### [Extrait du document]
Colonne
XXIV.

Le mois d'août dans les villes

Septembre 2025

Le boulanger a baissé son rideau de fer, sur lequel un papier annonce un retour à la fin du mois. Le pressing, en face, a fait de même. La concierge est partie chez sa sœur en province. Dans la rue, le matin, on entend pour la première fois depuis longtemps les pas qu'on fait soi-même.

Les villes en août sont des villes desserrées. L'épaisseur du tissu humain a diminué d'un cran ; tout circule, plus lentement, dans un espace soudain trop grand. Les feux passent au vert sans qu'aucune voiture en profite. Les terrasses des cafés restées ouvertes ont l'air un peu surprises de servir.


On s'aperçoit, en restant, que la ville a une autre voix. Sans la couche habituelle des activités, on entend mieux les bruits de fond : une fontaine qu'on n'avait jamais remarquée, un volet métallique qui claque, le roulement d'un seul autobus dans une avenue normalement saturée. C'est presque une autre ville, posée dans la même.

### [Exercices pratiques]
[1] Dans le texte sur le mois d'août dans les villes, où est partie la concierge ?
[2] D'après le texte sur le mois d'août dans les villes, dites si chaque affirmation est juste (oui ou non) et citez les mots qui le montrent.
(a) Le papier du boulanger annonce un retour au début du mois.
(b) Les feux passent au vert sans qu'aucune voiture en profite.
(c) Le pressing d'en face est resté ouvert.

### [Données sources]
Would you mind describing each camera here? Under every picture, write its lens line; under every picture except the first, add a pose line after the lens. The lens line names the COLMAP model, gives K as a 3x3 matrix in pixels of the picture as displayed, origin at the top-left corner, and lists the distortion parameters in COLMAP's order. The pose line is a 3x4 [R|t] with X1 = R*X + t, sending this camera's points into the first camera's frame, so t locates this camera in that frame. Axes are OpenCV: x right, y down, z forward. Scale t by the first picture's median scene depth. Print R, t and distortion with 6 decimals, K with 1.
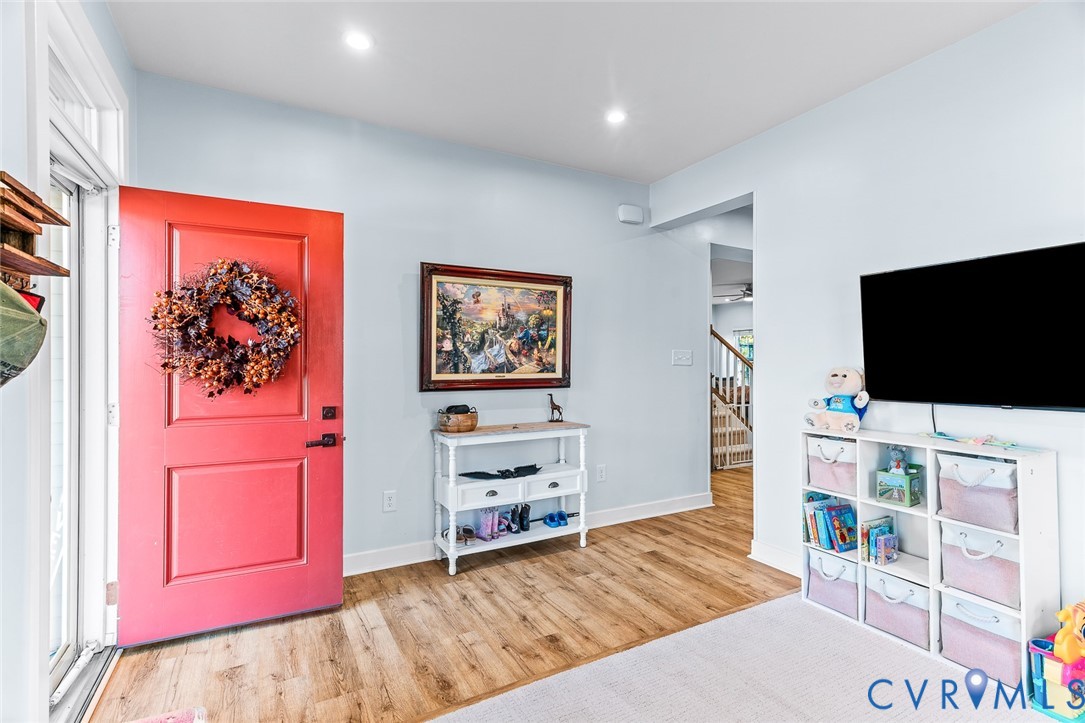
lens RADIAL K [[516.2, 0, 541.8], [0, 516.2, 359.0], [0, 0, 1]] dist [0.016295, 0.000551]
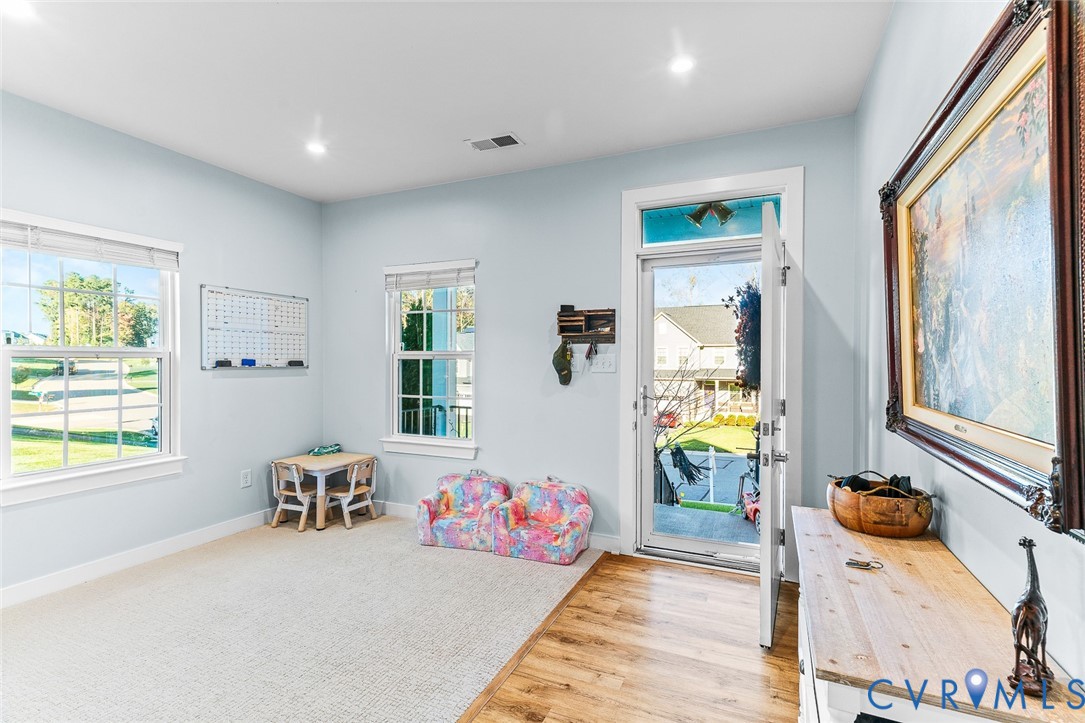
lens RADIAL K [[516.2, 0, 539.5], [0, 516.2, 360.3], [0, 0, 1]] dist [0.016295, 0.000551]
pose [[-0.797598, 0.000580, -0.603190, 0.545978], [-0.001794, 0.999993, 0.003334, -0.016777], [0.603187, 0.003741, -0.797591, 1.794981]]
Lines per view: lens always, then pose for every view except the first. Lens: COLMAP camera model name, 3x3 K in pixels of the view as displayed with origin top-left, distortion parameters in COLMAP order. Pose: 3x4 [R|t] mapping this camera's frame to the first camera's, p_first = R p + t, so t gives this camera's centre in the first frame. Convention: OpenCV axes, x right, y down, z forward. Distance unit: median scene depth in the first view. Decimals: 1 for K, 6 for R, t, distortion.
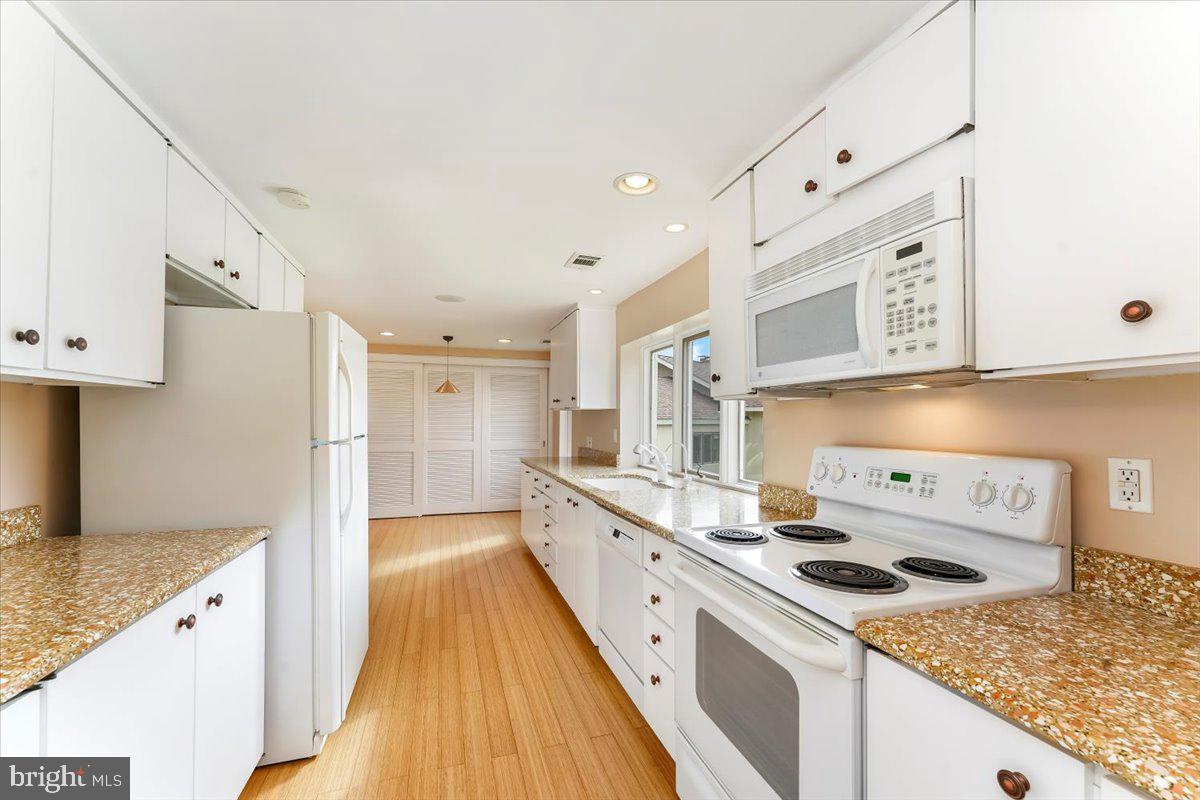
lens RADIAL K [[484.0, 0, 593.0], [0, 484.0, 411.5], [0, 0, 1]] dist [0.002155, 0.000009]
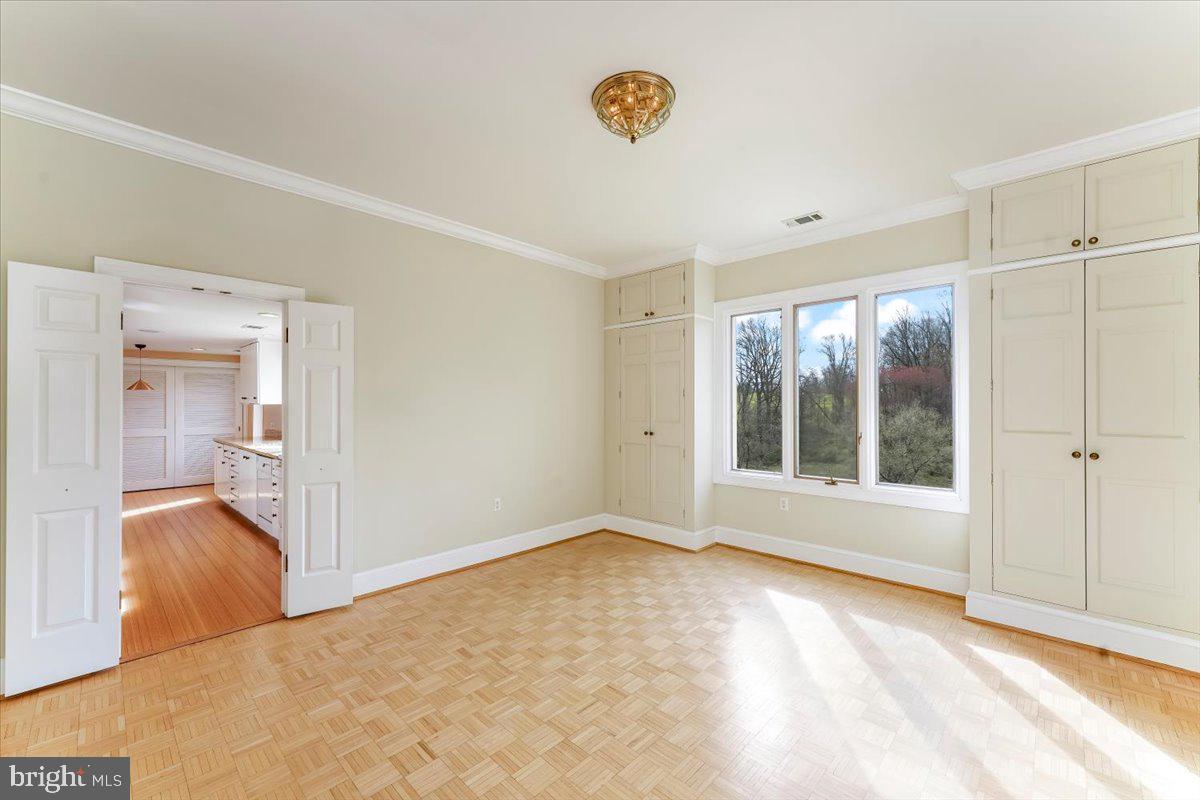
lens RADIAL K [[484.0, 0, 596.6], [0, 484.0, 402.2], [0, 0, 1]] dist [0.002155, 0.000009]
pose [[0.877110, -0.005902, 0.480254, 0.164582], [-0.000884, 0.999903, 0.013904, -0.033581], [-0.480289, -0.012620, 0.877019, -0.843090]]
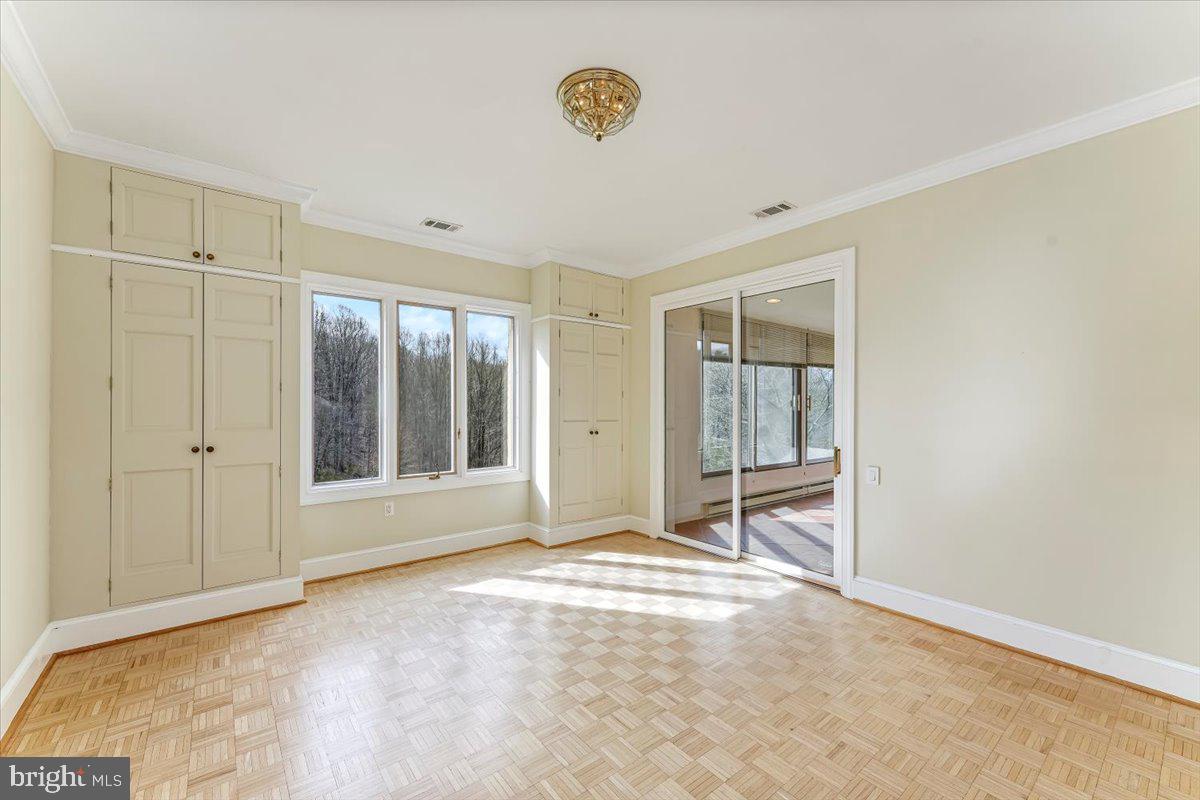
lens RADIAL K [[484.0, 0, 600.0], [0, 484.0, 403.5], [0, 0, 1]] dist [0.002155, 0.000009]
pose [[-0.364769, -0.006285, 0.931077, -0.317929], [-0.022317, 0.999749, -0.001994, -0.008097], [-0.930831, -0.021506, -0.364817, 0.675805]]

### [Liste des réponses]
[1] Chez sa sœur en province.

[2]
(a) Non : « un papier annonce un retour à la fin du mois ».
(b) Oui : « Les feux passent au vert sans qu'aucune voiture en profite. »
(c) Non : « Le pressing, en face, a fait de même. »